Tudo começa com uma tesoura, uma máquina de corte, um espelho, pente e uma cadeira. Assim inicia a vida empresarial de muitos barbeiros no Distrito Federal e no país. A atividade como cabeleireiro é a que possui maior número de Microempreendedores Individuais (MEIs) registrados no DF, compondo 9% do total com a Classificação Nacional das Atividades Econômicas (CNAE) na capital.

Ao todo são 26.347 profissionais cabeleireiros no DF. Em segundo lugar estão as atividades dentro do comércio varejista de artigos do vestuário e acessórios, cerca de 5,47% do total – 14.193 profissionais.

De acordo com Daniel Borges de Oliveira, diretor presidente do Sindicato dos Trabalhadores e Profissionais da área da beleza e bem-estar no DF (Sindbeleza-DF), a grande maioria dos profissionais no setor são microempreendedores individuais, especialmente após a Lei nº 13.352/2016, conhecida como Lei do Salão-Parceiro, que regularizou a contratação de profissionais como cabeleireiros, esteticistas, barbeiros, depiladores, maquiadores, manicures, entre outros, sob o regime de trabalhadores autônomos.

A Lei em questão proporciona que os profissionais atuem com o objetivo de receber comissões sobre os serviços prestados, variando de acordo com os valores de mercado. Um dos benefícios com a chegada da norma é o aumento da renda, possibilitando ao profissional que escale o próprio negócio de maneira segura e sustentável ao longo dos meses ou anos.

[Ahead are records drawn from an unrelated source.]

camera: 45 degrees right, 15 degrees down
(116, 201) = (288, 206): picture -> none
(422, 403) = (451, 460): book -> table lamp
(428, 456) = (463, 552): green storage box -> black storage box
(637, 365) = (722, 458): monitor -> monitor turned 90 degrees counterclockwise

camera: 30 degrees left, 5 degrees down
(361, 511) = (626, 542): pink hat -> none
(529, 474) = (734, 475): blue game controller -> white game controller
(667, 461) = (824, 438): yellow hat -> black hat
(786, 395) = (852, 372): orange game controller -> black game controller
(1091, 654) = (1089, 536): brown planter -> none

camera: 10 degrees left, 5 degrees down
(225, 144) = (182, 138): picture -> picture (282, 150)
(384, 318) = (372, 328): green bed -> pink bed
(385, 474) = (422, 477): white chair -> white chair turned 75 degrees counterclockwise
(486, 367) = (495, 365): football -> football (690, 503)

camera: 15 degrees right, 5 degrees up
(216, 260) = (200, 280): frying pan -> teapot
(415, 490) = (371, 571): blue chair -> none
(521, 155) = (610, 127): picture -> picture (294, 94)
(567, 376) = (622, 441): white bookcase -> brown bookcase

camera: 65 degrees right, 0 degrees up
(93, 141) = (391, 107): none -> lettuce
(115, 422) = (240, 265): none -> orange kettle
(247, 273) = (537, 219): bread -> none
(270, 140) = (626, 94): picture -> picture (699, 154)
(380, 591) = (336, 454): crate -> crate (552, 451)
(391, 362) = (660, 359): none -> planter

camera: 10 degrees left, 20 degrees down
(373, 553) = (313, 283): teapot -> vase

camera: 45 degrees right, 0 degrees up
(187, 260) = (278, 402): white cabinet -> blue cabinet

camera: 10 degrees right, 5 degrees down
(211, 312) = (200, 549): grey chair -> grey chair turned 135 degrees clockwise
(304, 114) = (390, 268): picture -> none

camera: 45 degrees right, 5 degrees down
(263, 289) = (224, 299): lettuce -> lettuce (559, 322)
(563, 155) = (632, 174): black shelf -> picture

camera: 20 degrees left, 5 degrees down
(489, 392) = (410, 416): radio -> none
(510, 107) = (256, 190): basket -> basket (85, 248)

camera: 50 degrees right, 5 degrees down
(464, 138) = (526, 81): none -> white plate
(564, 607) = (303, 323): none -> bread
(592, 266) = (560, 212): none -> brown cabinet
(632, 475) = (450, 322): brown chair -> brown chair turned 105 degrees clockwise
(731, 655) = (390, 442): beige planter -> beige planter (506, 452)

Daniel destaca que o MEI ajudou a regularizar a categoria e a trazer para o profissional mais responsabilidade para prestar os serviços junto às empresas na capital. “Ele passou a ser uma pessoa jurídica e a ter o controle de gestão e agenda. […] Como ele é um prestador de serviço, ele também recebe comissões sobre o que oferece. Muitas empresas dividem o pagamento com em torno de 60% para a empresa e 40% para o profissional, ou 50%-50%, ou 55%-45%”, disse.

Ele acredita que o MEI é uma das portas para alavancar a economia do DF. “O nosso segmento é muito sustentável. […] Quando falamos da qualificação da mão de obra para o serviço, temos que falar em três pilares: educação, formação e capacitação. Sem esses pilares conjuntos, o profissional não tem como alcançar sucesso na área da beleza.”, afirmou.

Segundo ele, após a formação e com o auxílio de cursos profissionalizantes, o profissional se diferencia e poderá gerir o próprio negócio com mais autonomia para atender os respectivos clientes e potencializar ainda mais o próprio conhecimento, impactando não somente a si, mas a todo o setor da categoria.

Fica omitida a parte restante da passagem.